Depending on the severity of the case, cattle may show all of the external symptoms listed above or just a few. Some animals with a slightly displaced abomasum will continue to carry out normal behavior until symptoms/complications increase. In addition, in severe cases, due to stress, some parameters, such as oxidative stress parameters, increase which could be a good indicator for diagnosis.

== Causes ==
The most probable cause of a displaced abomasum developing is associated with the process of calving and is most commonly seen within 14 days of parturition. When in gestation, due to the size of the growing calf inside the uterus, the abomasum is displaced from its original position, following calving the abomasum has to move back to its normal placement, in which this movement increases the risk of further displacement. There are other metabolic conditions which have been known to contribute to the development of a displaced abomasum, and in many cases it is high producing cows, older cows and those undergoing other stressors which are found to have developed this issue.

== Prevention ==
As there are a variety of factors which affect the likelihood of cattle developing a displaced abomasum, veterinarian recommendations have been put in place within the industry to try and reduce the prevalence of it occurring. Ensuring cattle consume an adequate, consistent diet containing a great deal of roughage following calving is essential to proper provide rumen fill and function. Maintaining a constant diet with little changes during previous late lactation and early on parturition. Through the prevention of other common metabolic diseases such as hypocalcaemia, ketosis, etc., will in turn lower the overall risk of a displaced abomasum developing as reducing the overall stress on an animal has shown reduce the incidence of all health related issues occurring.

== Treatment ==
Treatment is required for animal survival, in which a veterinarian will assess the severity of the situation and decide what the best method of treatment is. Regardless of the method of treatment used the ultimate goal is to return the abomasum to its original location to resume proper functioning.
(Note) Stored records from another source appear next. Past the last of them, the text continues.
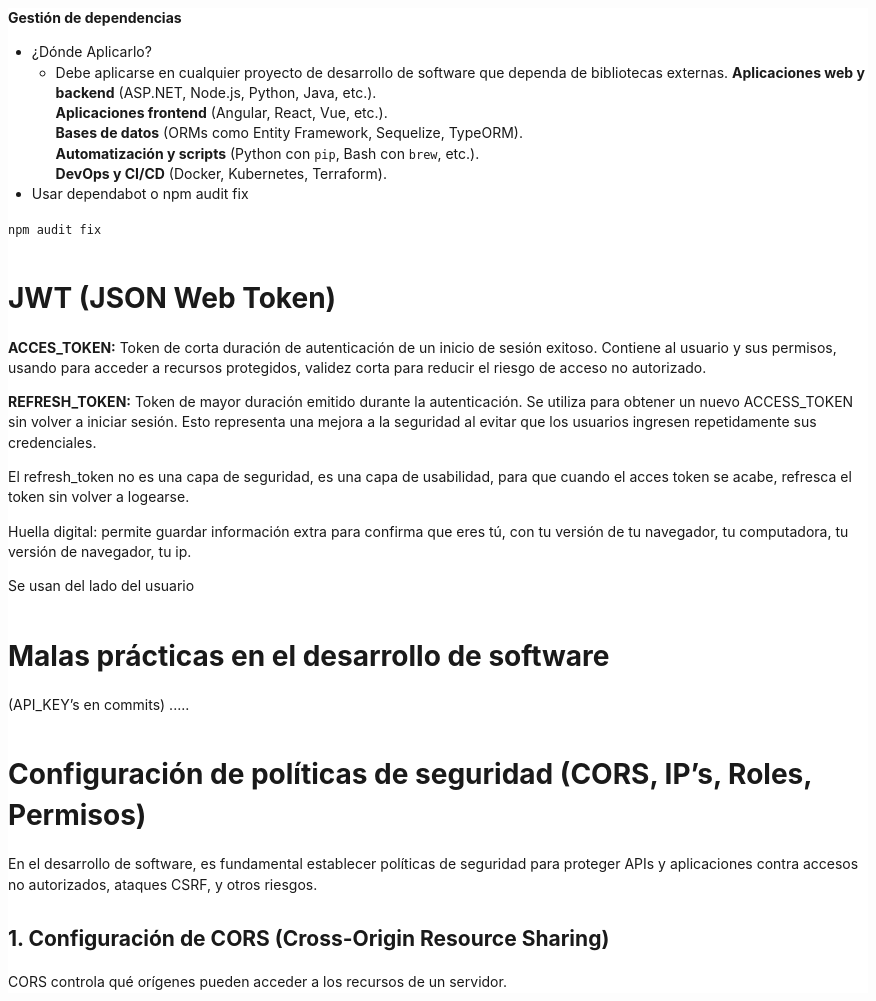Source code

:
 ```ts
```

**Gestión de dependencias**
- ¿Dónde Aplicarlo?
	- Debe aplicarse en cualquier proyecto de desarrollo de software que dependa de bibliotecas externas.
	**Aplicaciones web y backend** (ASP.NET, Node.js, Python, Java, etc.).  
	**Aplicaciones frontend** (Angular, React, Vue, etc.).  
	**Bases de datos** (ORMs como Entity Framework, Sequelize, TypeORM).  
	**Automatización y scripts** (Python con `pip`, Bash con `brew`, etc.).  
	**DevOps y CI/CD** (Docker, Kubernetes, Terraform).
- Usar dependabot o npm audit fix
```bash
npm audit fix
```

# JWT (JSON Web Token)

**ACCES_TOKEN:**
Token de corta duración de autenticación de un inicio de sesión exitoso. Contiene al usuario y sus permisos, usando para acceder a recursos protegidos, validez corta para reducir el riesgo de acceso no autorizado.

**REFRESH_TOKEN:**
Token de mayor duración emitido durante la autenticación. Se utiliza para obtener un nuevo ACCESS_TOKEN sin volver a iniciar sesión. Esto representa una mejora a la seguridad al evitar que los usuarios ingresen repetidamente sus credenciales.

El refresh_token no es una capa de seguridad, es una capa de usabilidad, para que cuando el acces token se acabe, refresca el token sin volver a logearse.

Huella digital: permite guardar información extra para confirma que eres tú, con tu versión de tu navegador, tu computadora, tu versión de navegador, tu ip.

Se usan del lado del usuario


# Malas prácticas en el desarrollo de software 
(API_KEY’s en commits) .....


# Configuración de políticas de seguridad (CORS, IP’s, Roles, Permisos)

En el desarrollo de software, es fundamental establecer políticas de seguridad para proteger APIs y aplicaciones contra accesos no autorizados, ataques CSRF, y otros riesgos.

## **1. Configuración de CORS (Cross-Origin Resource Sharing)**

CORS controla qué orígenes pueden acceder a los recursos de un servidor.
There are two common methods of repairing a displaced abomasum:

Surgery – A much more invasive, costly and in many cases not necessary method in which the veterinarian will open up the cow's abdomen to investigate the problem where they will reposition the abomasum and put stitches in place to hold the abomasum in the desired location to prevent reoccurrence. Although this method is more invasive, it is known to have a lower risk of reoccurrence over the non-surgical option.

Toggling – Toggling in conjunction with proper rolling techniques is known as the non-surgical method of treating a displaced abomasum. In this method the veterinarian will make the cow lie down where it can be rolled until the abomasum returns to its original location and at that time a toggle is inserted into the abdomen to fix the abomasum in place using stitches. Inserting a toggle in addition to rolling has shown significant reduction in the abomasum relapsing. Although this method is less invasive it requires proper training and set-up in order to carry out this procedure on farm as it requires more space than surgery.